▶ **AUFGABEN**:
[1] Schreiben Sie aus dem Textauszug zum Apothekenrecht den Abschnitt wörtlich ab, der mit den Worten „Preisbindung und Wettbewerbsrecht“ beginnt und mit „qualifizierter Beratung) gewährleisten.“ endet.
[2] Prüfen Sie anhand des Textauszugs zum Apothekenrecht, ob die folgenden Aussagen zutreffen, und belegen Sie jede Antwort (ja oder nein) mit den entscheidenden Worten des Textes im genauen Wortlaut: (a) Deutsche Präsenzapotheken dürfen beim Verkauf verschreibungspflichtiger Arzneimittel grundsätzlich Boni gewähren. (b) Das DocMorris-Urteil des EuGH stammt aus dem Jahr 2016. (c) Das Rx-Boni-Verbot wurde im Sozialgesetzbuch V verankert.

▶ **TEXTAUSZUG**:
=====

Apothekenrecht: Werbeverbot und Boni im Apothekenrecht

Preisbindung und Wettbewerbsrecht

Der Kern des Konflikts liegt in der Arzneimittelpreisbindung in Deutschland.

  • Grundsatz für Vor-Ort-Apotheken: Deutsche Präsenzapotheken sind gesetzlich verpflichtet, verschreibungspflichtige Arzneimittel (Rx-Arzneimittel) zu einem einheitlichen Abgabepreis zu verkaufen. Die Gewährung von Rabatten, Boni, Gutscheinen oder anderen geldwerten Vorteilen beim Verkauf rezeptpflichtiger Medikamente ist ihnen grundsätzlich verboten (§ 78 AMG a.F. bzw. heute § 129 SGB V in Bezug auf GKV-Leistungen).
  • Ziel: Dieses Verbot soll einen ruinösen Preiswettbewerb verhindern und die flächendeckende, gleichmäßige und sichere Versorgung der Bevölkerung (insbesondere mit qualifizierter Beratung) gewährleisten.

Der Konflikt: EU-Versandapotheken und die Warenverkehrsfreiheit

Dieser Grundsatz gerät mit dem Europarecht in Konflikt:

  • Das EuGH-Urteil von 2016 (DocMorris): Der Europäische Gerichtshof (EuGH) entschied, dass die deutsche Preisbindung für verschreibungspflichtige Arzneimittel gegen die EU-Warenverkehrsfreiheit verstößt. Das Urteil besagte, dass die Preisbindung nicht für ausländische Versandapotheken gelte, da diese durch die deutsche Preisbindung daran gehindert würden, Kunden in Deutschland über niedrigere Preise zu gewinnen.
  • Folge: Ausländische EU-Versandapotheken dürfen seitdem unter bestimmten Bedingungen Boni oder Rabatte auf verschreibungspflichtige Arzneimittel gewähren – ein Vorteil, den die deutschen Vor-Ort-Apotheken nicht haben.

Die Reaktion des deutschen Gesetzgebers: Das Boni-Verbot im SGB V (2020)

Als Reaktion auf das EuGH-Urteil hat der deutsche Gesetzgeber versucht, die Preisbindung rechtlich neu zu verankern.

  • Einführung des Verbots im Sozialgesetzbuch V (SGB V): Mit dem sogenannten Vor-Ort-Apotheken-Stärkungsgesetz (VOASG) wurde ein Rx-Boni-Verbot in § 129 Abs. 3 S. 3 SGB V verankert.
  • Aktuelle Geltung: Dieses Verbot richtet sich an alle, die Leistungen zulasten der Gesetzlichen Krankenversicherung (GKV) erbringen. Es ist damit eine sozialrechtliche und keine rein wettbewerbsrechtliche Regelung mehr.

=====

▶ **EINGABEDATEN**:

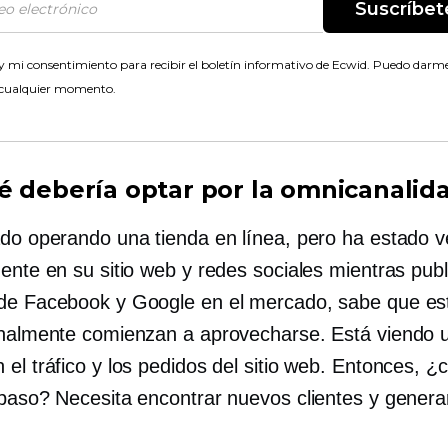
Suscríbet
 mi consentimiento para recibir el boletín informativo de Ecwid. Puedo darme
 cualquier momento.
é debería optar por la omnicanalid
ado operando una tienda en línea, pero ha estado 
mente en su sitio web y redes sociales mientras pub
de Facebook y Google en el mercado, sabe que es
inalmente comienzan a aprovecharse. Está viendo 
el tráfico y los pedidos del sitio web. Entonces, ¿c
 paso? Necesita encontrar nuevos clientes y gener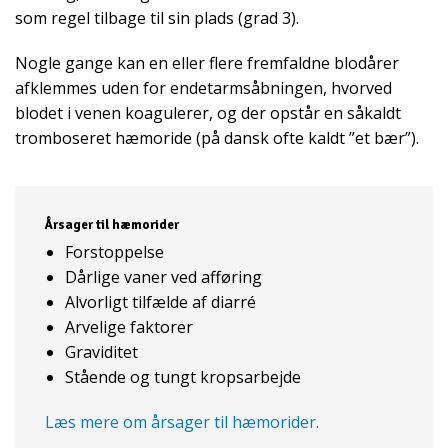
som regel tilbage til sin plads (grad 3).
Nogle gange kan en eller flere fremfaldne blodårer
afklemmes uden for endetarmsåbningen, hvorved
blodet i venen koagulerer, og der opstår en såkaldt
tromboseret hæmoride (på dansk ofte kaldt ”et bær”).
Årsager til hæmorider
Forstoppelse
Dårlige vaner ved afføring
Alvorligt tilfælde af diarré
Arvelige faktorer
Graviditet
Stående og tungt kropsarbejde
Læs mere om årsager til hæmorider.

=====

▶ **LÖSUNGEN**:
[1]
Preisbindung und Wettbewerbsrecht

Der Kern des Konflikts liegt in der Arzneimittelpreisbindung in Deutschland.

  • Grundsatz für Vor-Ort-Apotheken: Deutsche Präsenzapotheken sind gesetzlich verpflichtet, verschreibungspflichtige Arzneimittel (Rx-Arzneimittel) zu einem einheitlichen Abgabepreis zu verkaufen. Die Gewährung von Rabatten, Boni, Gutscheinen oder anderen geldwerten Vorteilen beim Verkauf rezeptpflichtiger Medikamente ist ihnen grundsätzlich verboten (§ 78 AMG a.F. bzw. heute § 129 SGB V in Bezug auf GKV-Leistungen).
  • Ziel: Dieses Verbot soll einen ruinösen Preiswettbewerb verhindern und die flächendeckende, gleichmäßige und sichere Versorgung der Bevölkerung (insbesondere mit qualifizierter Beratung) gewährleisten.

[2]
(a) Nein: „Die Gewährung von Rabatten, Boni, Gutscheinen oder anderen geldwerten Vorteilen beim Verkauf rezeptpflichtiger Medikamente ist ihnen grundsätzlich verboten“
(b) Ja: „Das EuGH-Urteil von 2016 (DocMorris)“
(c) Ja: „wurde ein Rx-Boni-Verbot in § 129 Abs. 3 S. 3 SGB V verankert“